EXERCISE GOAL - Return the lines below that contain "linejoin".

THE INPUT -
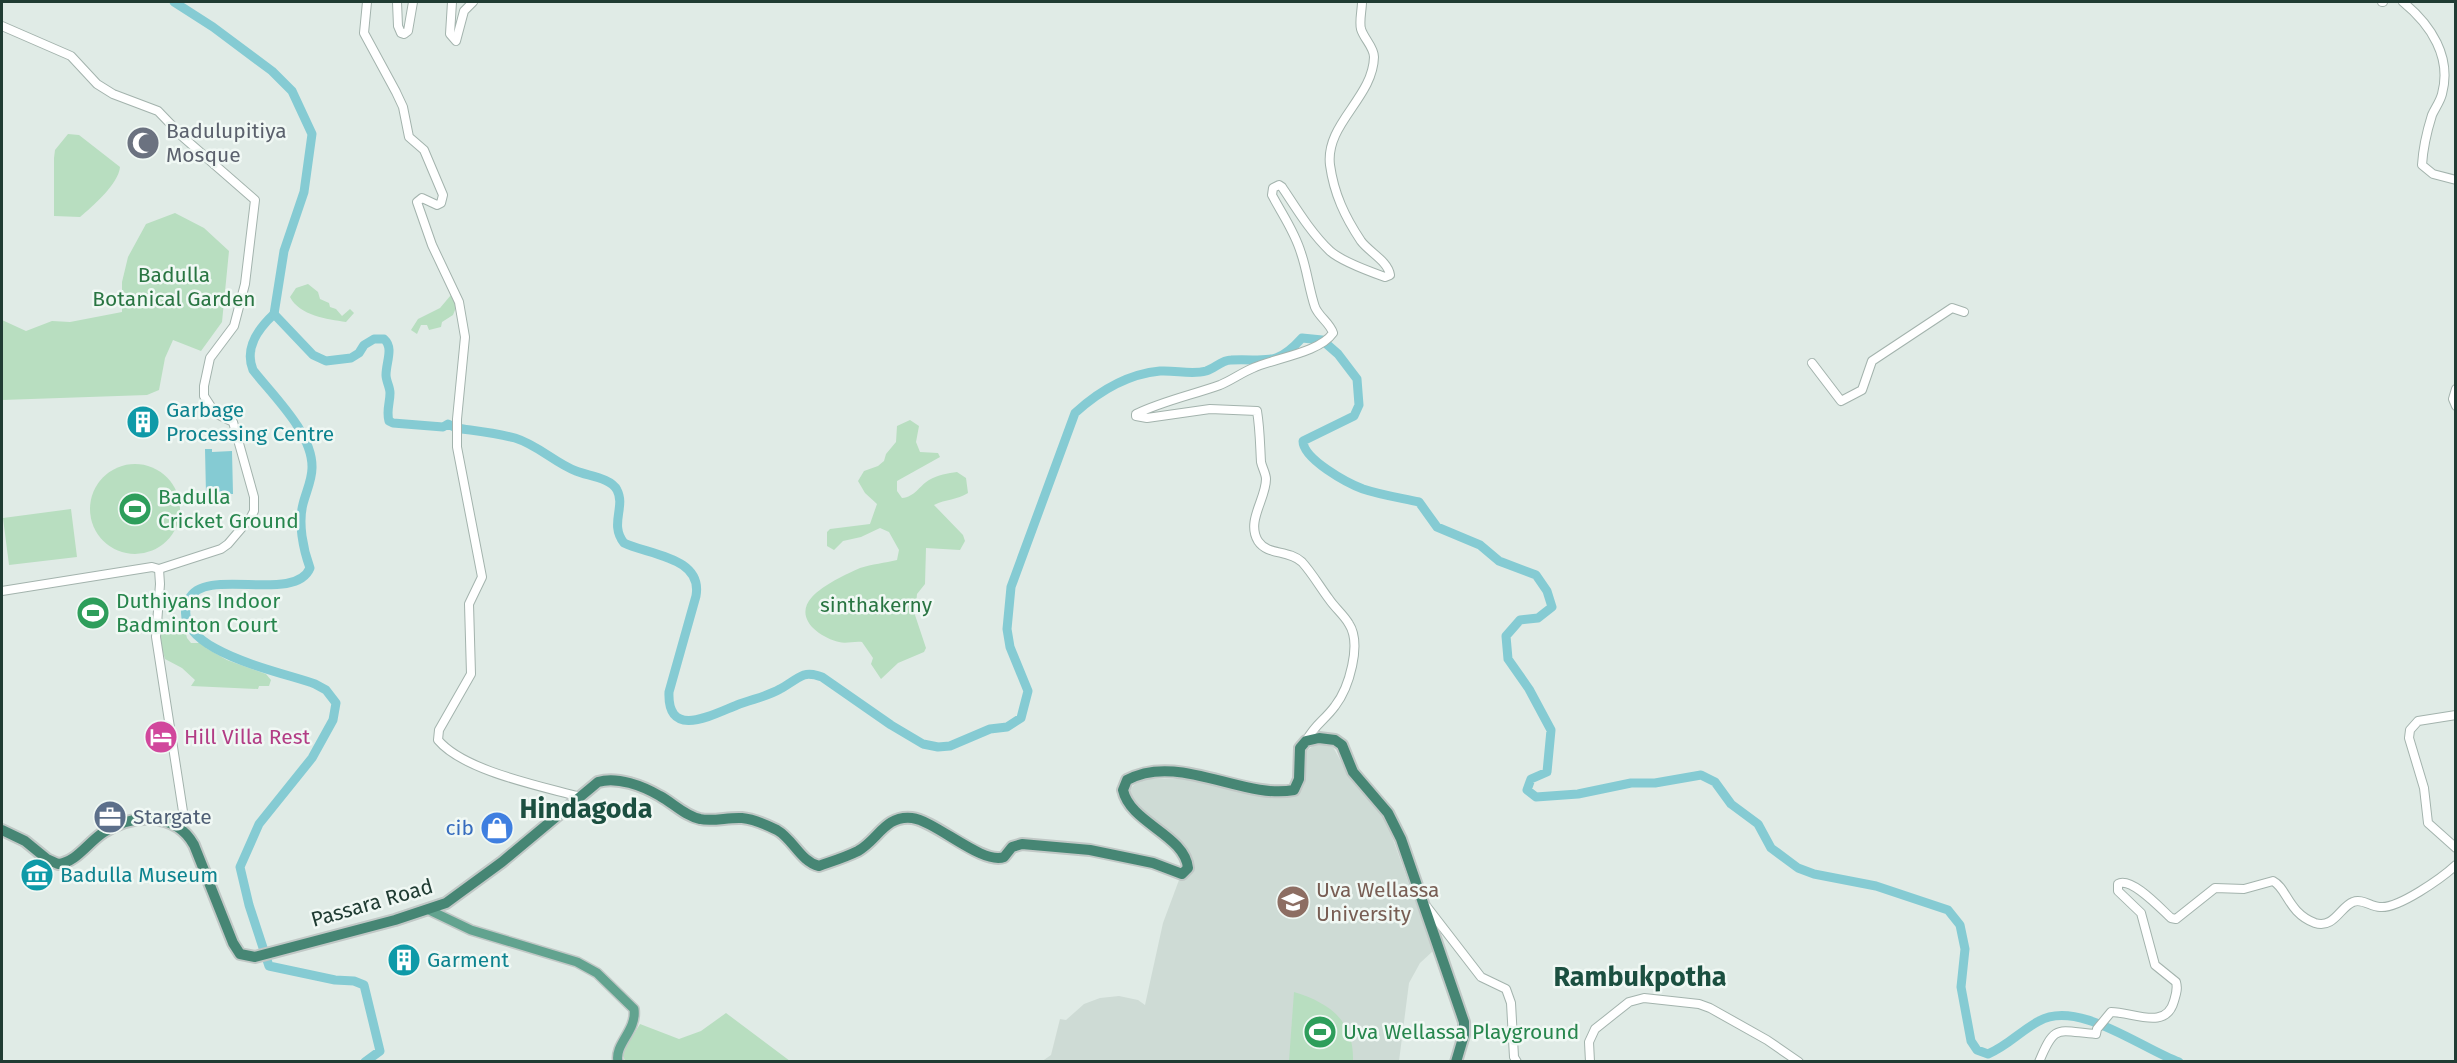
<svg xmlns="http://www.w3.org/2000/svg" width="2457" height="1063" font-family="'Fira Sans',sans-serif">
  <rect width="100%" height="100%" fill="#e0ebe6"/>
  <path fill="#cedbd5" d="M 1322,744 L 1333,747 L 1352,781 L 1385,817 L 1433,951 L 1420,963 L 1409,983 L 1399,1061 L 1041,1062 L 1051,1055 L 1060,1019 L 1066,1020 L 1084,1004 L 1100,998 L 1119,996 L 1138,1000 L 1145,1005 L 1163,923 L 1179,880 L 1186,877 L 1191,869 L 1135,805 L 1131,797 L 1130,789 L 1136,783 L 1145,779 L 1200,779 L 1257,793 L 1292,795 L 1301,791 L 1304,785 L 1305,752 L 1313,746 Z"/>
  <g fill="#b8dec0">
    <path d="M 68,134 L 79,135 L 120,167 C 119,183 93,206 80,217 L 54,216 L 54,158 L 55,150 Z"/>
    <path d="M 175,213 L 204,228 L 229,251 L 222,322 L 201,351 L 173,340 L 165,358 L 159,390 L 147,395 L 2,400 L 2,320 L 26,331 L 52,321 L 70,322 L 122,312 L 122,282 L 128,257 L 146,224 Z"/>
    <path d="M 308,284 L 318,292 L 320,299 L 329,303 L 330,307 L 336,309 L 342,316 L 350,309 L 354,313 L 346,322 C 327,319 300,316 290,297 L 296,288 Z"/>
    <path d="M 451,295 L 457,305 L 453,315 L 442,322 L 441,327 L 429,330 L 427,325 L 421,325 L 417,334 L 411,330 L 418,319 L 440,308 Z"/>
    <path d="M 910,420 L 919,426 L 916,442 L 920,452 L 938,453 L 940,457 L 897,481 L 897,491 L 902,498 C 915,497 919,486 929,480 C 938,475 948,473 957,472 L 966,478 L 968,493 C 957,500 946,499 934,505 L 963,535 L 965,541 L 960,550 L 926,548 L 925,584 L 917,594 L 915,615 L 926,648 L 924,652 L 898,663 L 881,679 L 871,664 L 873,658 L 862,642 C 854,641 846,644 839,642 C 819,637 793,618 812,597 C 823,585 846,574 860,568 C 872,564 885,563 897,560 L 899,550 L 889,532 L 880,528 L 861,537 L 843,541 L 834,550 L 827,546 L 827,532 L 830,529 L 870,524 L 877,504 L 865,493 L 858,481 L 864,471 L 878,466 L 884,461 L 886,454 L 896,442 L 897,426 Z"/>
    <circle cx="135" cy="509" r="45"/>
    <path d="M 71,509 L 77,557 L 9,565 L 3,518 Z"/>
    <path d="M 104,600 L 104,625 L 81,626 L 81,601 Z"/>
    <path d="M 179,624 L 185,629 L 187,638 L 191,643 L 205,643 L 206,648 L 227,660 L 266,674 L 271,680 L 269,686 L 259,686 L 258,689 L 191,686 L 195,680 L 182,668 L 165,659 L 158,635 L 166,630 L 175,631 Z"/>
    <path d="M 1294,992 C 1330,1003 1354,1021 1353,1061 L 1289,1061 Z"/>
    <path d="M 726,1013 L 790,1061 L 625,1061 L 622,1053 L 640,1024 L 679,1039 L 701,1031 Z"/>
  </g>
  <path fill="#85cbd3" d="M 205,449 L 212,449 L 212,452 L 232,451 L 233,494 L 206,494 Z"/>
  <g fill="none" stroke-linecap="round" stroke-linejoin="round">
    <g stroke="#85cbd3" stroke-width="9">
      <path d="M 174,2 L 213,27 L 272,71 L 292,91 L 312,134 L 304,192 L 284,251 L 274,314 C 258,329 244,348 253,370 C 273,396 313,433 312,468 C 312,480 306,492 303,504 C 298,523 303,549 310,568 C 295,604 205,566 189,599 C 164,650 284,672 315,684 L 326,690 L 336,703 L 333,720 L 312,758 L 259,824 L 240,867 L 249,905 L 269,966 L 335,980 L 354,981 L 364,985 L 380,1051 L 365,1062"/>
      <path d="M 274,314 L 313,355 L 326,361 L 351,358 L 359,353 L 364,345 L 374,339 L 384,339 C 394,348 386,362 386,375 C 386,381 390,387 390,393 C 390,404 386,410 389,421 L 393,423 L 443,427 L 448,424 L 456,428 C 476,431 496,433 515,438 C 538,445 555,463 576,471 C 588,476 611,478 617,490 C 626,507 609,524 624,543 C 649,555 703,557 696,596 L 669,692 C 667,740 712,715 737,705 C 752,699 766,697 780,689 C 788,685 796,678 804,675 C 810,673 816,675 822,677 L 891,725 L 923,744 L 938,747 L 950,746 L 990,729 L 1007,727 L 1021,718 L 1028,691 L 1010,647 L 1007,629 L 1011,587 L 1075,413 C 1098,392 1128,374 1160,371 C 1176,370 1191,375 1206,371 C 1215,368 1222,360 1231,360 C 1266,358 1275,368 1302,338 L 1322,340 L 1338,354 L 1357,379 L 1359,405 L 1354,416 L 1303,441 C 1303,459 1347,483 1363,489 C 1381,495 1401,498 1419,502 L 1437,527 L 1480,545 L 1499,561 L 1536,575 L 1547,591 L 1552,607 L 1538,618 L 1520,620 L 1506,636 L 1508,659 L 1529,689 L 1551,730 L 1547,772 L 1531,779 L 1527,790 L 1536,797 L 1578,794 L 1631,783 L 1655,783 L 1701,775 L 1715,782 L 1731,804 L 1758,824 L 1771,848 L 1798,868 L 1814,874 L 1876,886 L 1948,910 L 1960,925 L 1965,949 L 1961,987 L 1971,1041 L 1977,1050 L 1988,1054 C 2009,1045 2020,1031 2039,1021 C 2078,999 2142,1049 2179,1062"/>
    </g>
    <defs>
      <g id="tertiary">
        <path d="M 367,2 L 364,33 L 396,92 L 403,107 L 409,137 L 424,150 L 443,195 L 441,203 L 437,205 L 422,198 L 417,202 L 432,245 L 459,302 L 465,337 L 457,419 L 457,447 L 482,577 L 469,604 L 471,674 L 439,730 L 438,740 C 464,771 541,786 580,797"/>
        <path d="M 397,2 L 398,26 L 401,33 L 404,34 L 408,31 L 413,2"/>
        <path d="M 452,2 L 450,34 L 456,41 L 464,11 L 473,2"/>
        <path d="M 2382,2 L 2383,2"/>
        <path d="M 2403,2 C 2431,25 2452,57 2442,94 C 2440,102 2435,108 2432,115 C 2427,131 2423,148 2422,165 L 2433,174 L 2456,180"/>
        <path d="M 2,26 L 71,56 L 97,84 L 113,94 L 158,111 L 184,138 L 255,200 L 245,284 L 234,326 L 210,358 L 204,386 L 204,396 L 215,413 L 233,422 L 254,497 L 254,511 L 251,517 L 228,544 L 221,549 L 159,569"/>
        <path d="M 1812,363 L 1841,401 L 1862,390 L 1872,361 L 1952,308 L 1964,312"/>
        <path d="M 2456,389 L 2453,399 L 2456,406"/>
        <path d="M 159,569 L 160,584 L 156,637 L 184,818 L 181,829"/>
        <path d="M 2,591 L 152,567 L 159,569"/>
        <path d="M 2456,715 L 2418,721 L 2410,730 L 2409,738 L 2424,788 L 2428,823 L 2456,848"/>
        <path d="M 1306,741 C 1316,723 1324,721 1335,706 C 1349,688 1362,644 1349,624 C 1344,615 1335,608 1329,599 C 1320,587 1312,573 1302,562 C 1288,549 1268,556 1258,541 C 1246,521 1266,499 1266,479 C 1266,474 1262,467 1261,462 C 1260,445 1260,429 1257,411 L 1210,409 L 1147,418 L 1136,416 L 1136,414 C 1163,401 1192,395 1220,385 C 1232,380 1241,373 1253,368 C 1275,358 1319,353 1333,333 C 1330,323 1319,317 1315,307 C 1309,289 1307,270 1301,253 C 1295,232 1282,214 1272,195 L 1273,188 L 1279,185 L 1282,187 C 1296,208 1311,233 1330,251 C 1341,261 1371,272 1385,277 L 1390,275 C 1388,261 1369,252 1361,241 C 1345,217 1334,194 1330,165 C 1325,124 1373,98 1374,57 C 1374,47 1364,39 1361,29 C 1359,21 1362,10 1362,2"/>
        <path d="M 1427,907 L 1481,977 L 1506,989 L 1511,1003 L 1514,1057 L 1517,1062"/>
        <path d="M 1590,1062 L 1589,1042 L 1595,1029 L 1629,1002 L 1644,998 L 1699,1004 L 1710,1008 L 1767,1040 L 1799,1062"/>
        <path d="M 2039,1062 C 2055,1023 2057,1031 2096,1034 L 2097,1029 L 2111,1012 C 2133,1012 2166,1031 2174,1001 C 2176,994 2178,989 2176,982 L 2155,965 L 2141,913 L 2118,891 L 2118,884 C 2131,876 2161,909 2171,918 L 2176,919 L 2215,888 L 2244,889 L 2273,881 C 2287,888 2288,913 2315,923 C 2334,929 2340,907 2353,902 C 2362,898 2371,907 2380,907 C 2398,909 2442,878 2456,865"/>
      </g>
      <path id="primary" d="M 429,910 L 471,930 L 577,962 L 597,973 L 634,1009 C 637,1031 614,1044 618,1062"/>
      <path id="trunk" d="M 2,830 L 25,841 L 47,859 L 58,864 C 77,862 88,842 104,832 C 133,814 175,811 194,845 L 233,943 L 240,954 L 255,957 L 395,920 L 446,903 L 502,862 L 598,782 C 617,776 643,786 660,796 C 673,803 685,816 700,819 C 713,822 728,817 742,818 C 753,819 767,825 777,830 C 793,839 801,862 819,866 C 833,861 846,857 858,851 C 878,840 885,815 912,818 C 936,821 982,865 1004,857 L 1012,847 L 1022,844 L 1090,850 L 1153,863 L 1182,874 L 1188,868 C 1185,835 1130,823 1123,790 L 1127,780 C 1178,752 1243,800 1294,790 L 1299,779 L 1300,748 L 1306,741 L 1319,738 L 1335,740 L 1342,745 L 1353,772 L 1388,813 L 1401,839 L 1464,1022 L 1464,1035 L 1456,1062"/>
    </defs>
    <use href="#tertiary" stroke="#a3b3ad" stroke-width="10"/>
    <use href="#primary" stroke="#c1c8c6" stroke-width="12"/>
    <use href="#trunk" stroke="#c1c8c6" stroke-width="14"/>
    <use href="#tertiary" stroke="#fff" stroke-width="8"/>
    <use href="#primary" stroke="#62a38f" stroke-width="9"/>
    <use href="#trunk" stroke="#468674" stroke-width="10"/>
  </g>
  <defs>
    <symbol id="mosque-disc" viewBox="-11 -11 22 22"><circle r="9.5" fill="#6b7280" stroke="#f0f8f4"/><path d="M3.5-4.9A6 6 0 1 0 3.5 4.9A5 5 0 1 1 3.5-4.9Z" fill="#fff"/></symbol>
    <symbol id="building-disc" viewBox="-11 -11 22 22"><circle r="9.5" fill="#0f9aa8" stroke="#f0f8f4"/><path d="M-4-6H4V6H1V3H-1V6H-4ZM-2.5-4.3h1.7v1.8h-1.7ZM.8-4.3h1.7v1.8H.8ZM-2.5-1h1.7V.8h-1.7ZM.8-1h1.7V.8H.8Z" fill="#fff"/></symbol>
    <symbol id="stadium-disc" viewBox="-11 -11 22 22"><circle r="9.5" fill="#2e9e5b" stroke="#f0f8f4"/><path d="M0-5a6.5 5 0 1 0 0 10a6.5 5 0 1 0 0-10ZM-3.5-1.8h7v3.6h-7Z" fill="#fff"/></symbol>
    <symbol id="hotel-disc" viewBox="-11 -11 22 22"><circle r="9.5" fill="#d1479c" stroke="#f0f8f4"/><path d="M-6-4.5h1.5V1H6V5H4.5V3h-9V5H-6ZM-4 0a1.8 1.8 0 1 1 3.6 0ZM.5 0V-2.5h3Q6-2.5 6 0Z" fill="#fff"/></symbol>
    <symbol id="office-disc" viewBox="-11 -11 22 22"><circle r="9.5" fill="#5c6f8a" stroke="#f0f8f4"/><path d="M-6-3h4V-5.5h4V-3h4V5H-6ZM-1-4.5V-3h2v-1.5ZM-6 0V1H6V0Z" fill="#fff"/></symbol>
    <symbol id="shop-disc" viewBox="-11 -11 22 22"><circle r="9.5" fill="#3f7fe0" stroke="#f0f8f4"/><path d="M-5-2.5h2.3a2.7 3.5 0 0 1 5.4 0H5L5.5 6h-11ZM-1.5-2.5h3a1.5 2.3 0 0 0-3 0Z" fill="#fff"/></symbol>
    <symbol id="museum-disc" viewBox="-11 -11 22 22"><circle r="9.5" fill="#0f9aa8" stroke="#f0f8f4"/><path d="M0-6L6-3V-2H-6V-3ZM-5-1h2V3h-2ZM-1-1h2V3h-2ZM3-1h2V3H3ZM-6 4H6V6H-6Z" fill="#fff"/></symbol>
    <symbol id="university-disc" viewBox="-11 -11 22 22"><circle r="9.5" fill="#8d6e63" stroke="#f0f8f4"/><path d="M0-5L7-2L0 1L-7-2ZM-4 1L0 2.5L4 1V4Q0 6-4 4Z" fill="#fff"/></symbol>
  </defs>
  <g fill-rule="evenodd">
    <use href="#mosque-disc" x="124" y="124" width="38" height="38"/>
    <use href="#building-disc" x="124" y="403" width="38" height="38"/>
    <use href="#stadium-disc" x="116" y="490" width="38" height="38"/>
    <use href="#stadium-disc" x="74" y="594" width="38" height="38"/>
    <use href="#hotel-disc" x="142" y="718" width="38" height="38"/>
    <use href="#office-disc" x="91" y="798" width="38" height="38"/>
    <use href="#shop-disc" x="478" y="809" width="38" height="38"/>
    <use href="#museum-disc" x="18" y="856" width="38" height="38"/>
    <use href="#university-disc" x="1274" y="883" width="38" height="38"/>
    <use href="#building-disc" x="385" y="941" width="38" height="38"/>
    <use href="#stadium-disc" x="1301" y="1013" width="38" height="38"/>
  </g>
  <g text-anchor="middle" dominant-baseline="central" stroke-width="5" stroke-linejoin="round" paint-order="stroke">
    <g font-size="21" fill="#5b616d" stroke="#f0f8f4" text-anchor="start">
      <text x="166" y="131">Badulupitiya<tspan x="166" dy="24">Mosque</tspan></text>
    </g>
    <g font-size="21" fill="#297542" stroke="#f0f8f4">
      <text x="174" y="275">Badulla<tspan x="174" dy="24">Botanical Garden</tspan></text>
      <text x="876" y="605">sinthakerny</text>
    </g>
    <g font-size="21" fill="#0d838f" stroke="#f0f8f4" text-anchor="start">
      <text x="166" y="410">Garbage<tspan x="166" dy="24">Processing Centre</tspan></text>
      <text x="60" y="875">Badulla Museum</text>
      <text x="427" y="960">Garment</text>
    </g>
    <g font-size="21" fill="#27864d" stroke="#f0f8f4" text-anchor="start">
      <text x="158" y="497">Badulla<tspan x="158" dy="24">Cricket Ground</tspan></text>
      <text x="116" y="601">Duthiyans Indoor<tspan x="116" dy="24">Badminton Court</tspan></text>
      <text x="1343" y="1032">Uva Wellassa Playground</text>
    </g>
    <g font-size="21" fill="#b23c85" stroke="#f0f8f4" text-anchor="start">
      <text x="184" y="737">Hill Villa Rest</text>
    </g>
    <g font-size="21" fill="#4e5e75" stroke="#f0f8f4" text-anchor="start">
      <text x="133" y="817">Stargate</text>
    </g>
    <g font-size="21" fill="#366cbe" stroke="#f0f8f4" text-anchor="end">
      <text x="474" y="828">cib</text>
    </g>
    <g font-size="21" fill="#785e54" stroke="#f0f8f4" text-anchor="start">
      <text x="1316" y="890">Uva Wellassa<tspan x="1316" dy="24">University</tspan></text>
    </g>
    <g font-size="21" fill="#203c33" stroke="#f0f8f4">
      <text transform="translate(372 903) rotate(-16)">Passara Road</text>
    </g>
    <g font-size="27" font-weight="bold" fill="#1b4f40" stroke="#f0f8f4">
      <text x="586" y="809">Hindagoda</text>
      <text x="1640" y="977">Rambukpotha</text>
    </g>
  </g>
  <rect width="2457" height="1063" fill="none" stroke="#203c33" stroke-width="6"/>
</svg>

RESPONSE AREA -
  <g fill="none" stroke-linecap="round" stroke-linejoin="round">
  <g text-anchor="middle" dominant-baseline="central" stroke-width="5" stroke-linejoin="round" paint-order="stroke">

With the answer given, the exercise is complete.